- **Extrait du document**
Palm‑wine, une histoire à donner le tourni

Marins krou, guitares des Portugais et rythmes fantis… Ainsi commence l’histoire enivrante de la palmwine, un groove au doigté propre au golfe de Guinée, qui engendra les musiques juju, highlife et maringa, encore populaires aujourd’hui.

Au début du 20e siècle et alors que prospèrent les villes portuaires de la côte Ouest de l’Afrique, un nouveau style musical autochtone surgit des eaux salées : la musique « palm-wine ». Ce qui au début n’était qu’une musique pour animer les soirées dans les bars interlopes des docks où marins, dockers et autres prolétaires se réunissaient autour de verres de palm wine – le vin de palme, une boisson alcoolisée laiteuse et sucrée – s’est transformée en un phénomène transnational, donnant naissance à des genres locaux dans toute l’Afrique de l’Ouest.

Marins du peuple krou, guitares des Portugais, doigté des Fantis

L’histoire commence avec cette bonne vieille six-cordes qu’on appelle « guitare ». L’adaptation de la guitare occidentale par les marins krous du Libéria (ainsi qu’au Sierra Leone et Gambie) a été le premier pas vers l’émergence de la palm-wine en Afrique. Les membres du peuple krou, qui excelle dans la navigation maritime, sont dès le 18e siècle régulièrement embauchés sur les grands voiliers européens sur leur trajet au large des côtes ouest-africaines. Le nom de leur communauté proviendrait d’ailleurs du terme que les Occidentaux utilisaient pour les dénommer sur les bateaux : le « crew » (en anglais, « l’équipage »). En reálité originaire de plusieurs tribus – dont les Klao, Bassa et Grebo – le peuple krou conservera son indépendance en résistant aux tentatives de mise en esclavage par les Occidentaux, allant jusqu’à arborer fièrement des tatouages sur le front et le nez afin de se distinguer en tant qu’hommes libres principalement employés pour leurs services de navigation. Et c’est précisément au cours de ces croisières que ses membres allaient apprendre à jouer des instruments peu encombrants que les marins européens amenaient avec eux à bord, et notamment l’harmonica, l’accordéon et la guitare.

- **Données fournies**
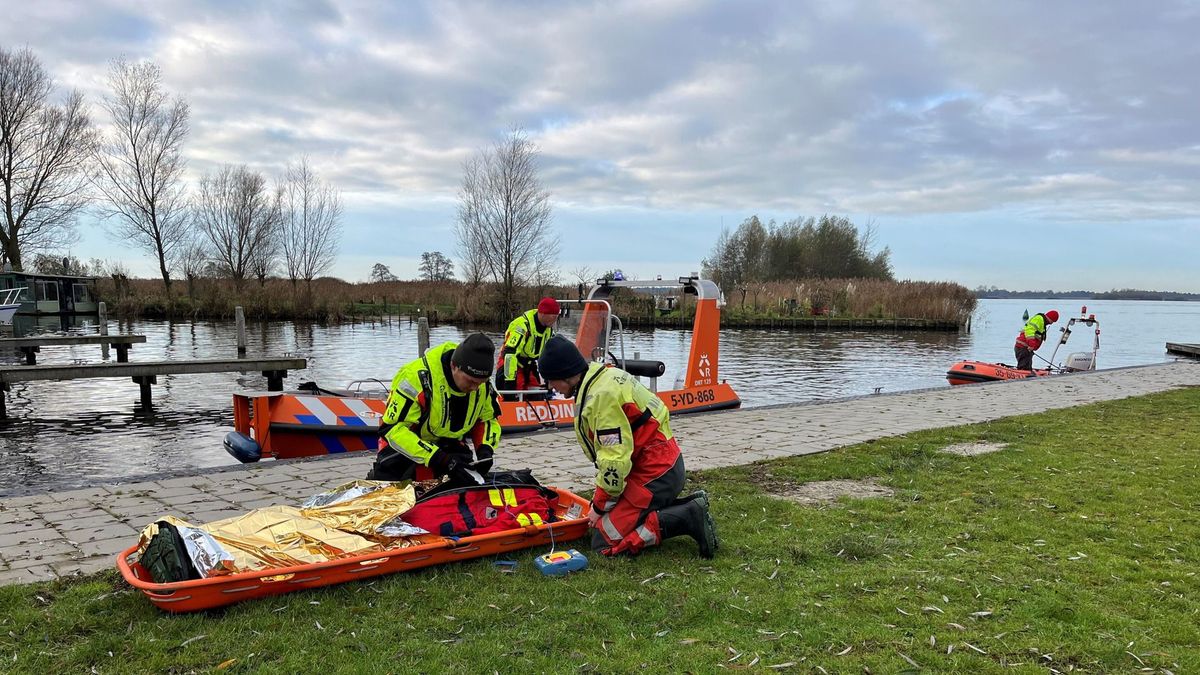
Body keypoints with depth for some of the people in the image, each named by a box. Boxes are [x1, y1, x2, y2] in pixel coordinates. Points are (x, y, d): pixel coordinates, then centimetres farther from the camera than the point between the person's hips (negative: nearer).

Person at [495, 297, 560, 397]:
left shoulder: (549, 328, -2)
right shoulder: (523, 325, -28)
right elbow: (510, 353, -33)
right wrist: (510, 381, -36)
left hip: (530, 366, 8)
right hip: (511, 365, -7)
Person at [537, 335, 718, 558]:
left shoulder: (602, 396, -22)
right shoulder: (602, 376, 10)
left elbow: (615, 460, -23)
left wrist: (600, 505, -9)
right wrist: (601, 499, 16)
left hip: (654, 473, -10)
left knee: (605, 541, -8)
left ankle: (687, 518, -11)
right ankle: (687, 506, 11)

- **Consigne**
Recopiez le passage de l'extrait sur la palm-wine qui commence par « Marins krou, guitares » et se poursuit jusqu'à « encore populaires aujourd’hui. », en substituant « captivante » à « enivrante ». Appuyez-vous uniquement sur l'extrait sur la palm-wine.

- **Réponse**
Marins krou, guitares des Portugais et rythmes fantis… Ainsi commence l’histoire captivante de la palmwine, un groove au doigté propre au golfe de Guinée, qui engendra les musiques juju, highlife et maringa, encore populaires aujourd’hui.